Потом появляется Астафьев, помощник начальника штаба по оперативной части, -ПНШ-1, по-нашему. Молодой, изящный, с онегинскими бачками и оловянным взглядом. Он чуть-чуть картавит на французский манер. По-видимому, думает, что ему идет. Мы с ним знакомы только два дня, но он уже считает меня своим другом и называет Жоржем. Его же зовут Ипполитом. По-моему, очень удачно. Чем-то неуловимым напоминает он толстовского Ипполита Курагина. Так же недалек и самоуверен. Он доцент истории Свердловского университета. Куря папиросу, оттопыривает мизинец и дым выпускает, сложив губы трубочкой.

Профессия обязывает, и он уже собирает материалы для будущей истории.

– Вы понимаете, как это интересно, Жорж? – говорит он, изящно прислонившись к трубе и предварительно сдунув с нее пыль. – Как раз сейчас, в разгар событий, нельзя об этом забывать. Именно нам, участникам этих событий, людям культурным и образованным. Пройдут годы, и за какую-нибудь полуистлевшую стрелковую карточку вашего командира взвода будут платить тысячи и рассматривать в лупу. Не правда ли?

Он берет меня за пуговицу и слегка покручивает указательным и большим пальцами.

– И вы мне поможете, Жорж. Правда? Рассчитывать на Абросимова или других, ему подобных, не приходится, вы сами понимаете. Кроме выполнения приказа или захвата какой-нибудь сопки, их ничего не интересует.

И он слегка улыбается с видом человека, ни минуты не сомневающегося, что не согласиться с ним нельзя.

Как сказать, может быть, он и прав. Но меня сейчас это не интересует. Вообще он меня раздражает. И бачки эти, и «Жорж», и розовые ногти, которые он все время чистит перочинным ножом.
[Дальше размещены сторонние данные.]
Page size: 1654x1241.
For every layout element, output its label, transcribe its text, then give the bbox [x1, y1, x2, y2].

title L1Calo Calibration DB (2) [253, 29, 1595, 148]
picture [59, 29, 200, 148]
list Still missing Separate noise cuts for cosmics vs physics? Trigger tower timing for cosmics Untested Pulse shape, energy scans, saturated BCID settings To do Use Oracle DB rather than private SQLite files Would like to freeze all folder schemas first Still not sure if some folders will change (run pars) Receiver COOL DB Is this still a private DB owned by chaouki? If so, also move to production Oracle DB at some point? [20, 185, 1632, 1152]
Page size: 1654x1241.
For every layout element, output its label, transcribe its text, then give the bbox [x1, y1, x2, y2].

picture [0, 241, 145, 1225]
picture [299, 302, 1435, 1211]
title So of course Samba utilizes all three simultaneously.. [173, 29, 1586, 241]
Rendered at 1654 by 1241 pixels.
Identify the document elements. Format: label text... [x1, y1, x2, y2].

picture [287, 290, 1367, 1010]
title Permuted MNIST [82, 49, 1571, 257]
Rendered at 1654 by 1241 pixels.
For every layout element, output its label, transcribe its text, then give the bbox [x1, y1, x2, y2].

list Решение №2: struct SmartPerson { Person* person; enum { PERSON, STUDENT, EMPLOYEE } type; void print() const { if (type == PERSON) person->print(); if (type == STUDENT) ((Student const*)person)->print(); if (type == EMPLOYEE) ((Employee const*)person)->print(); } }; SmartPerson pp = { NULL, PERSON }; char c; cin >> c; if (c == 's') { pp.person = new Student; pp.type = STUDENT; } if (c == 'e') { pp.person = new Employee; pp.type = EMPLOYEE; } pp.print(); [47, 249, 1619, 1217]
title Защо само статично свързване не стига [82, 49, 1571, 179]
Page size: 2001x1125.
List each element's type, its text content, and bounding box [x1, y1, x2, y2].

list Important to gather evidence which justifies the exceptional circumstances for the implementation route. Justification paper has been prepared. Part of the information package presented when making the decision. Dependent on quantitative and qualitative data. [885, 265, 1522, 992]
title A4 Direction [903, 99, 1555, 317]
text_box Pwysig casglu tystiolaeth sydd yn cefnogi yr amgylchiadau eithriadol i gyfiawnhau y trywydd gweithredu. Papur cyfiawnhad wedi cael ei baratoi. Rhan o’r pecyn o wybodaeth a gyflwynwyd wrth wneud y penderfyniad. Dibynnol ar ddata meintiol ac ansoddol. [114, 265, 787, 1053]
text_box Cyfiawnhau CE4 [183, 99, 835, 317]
Над обрывом появляется вереница желтокрылых «юнкерсов». Скосив на них глаз, Астафьев делает грациозный жест рукой:

– Ну, я пошел… Формы совсем заели. По двадцать штук в день. Совсем обалдели в штадиве. Заходите, Жорж, – и скрывается в своем убежище.

«Юнкерсы» выстраиваются в очередь и пикируют на «Красный Октябрь».

Высунув кончик языка, Гаркуша старательно впихивает пинцетом какое-то колесико в мои часы.

На командирской кухне стучат ножи. На обед, должно быть, котлеты будут.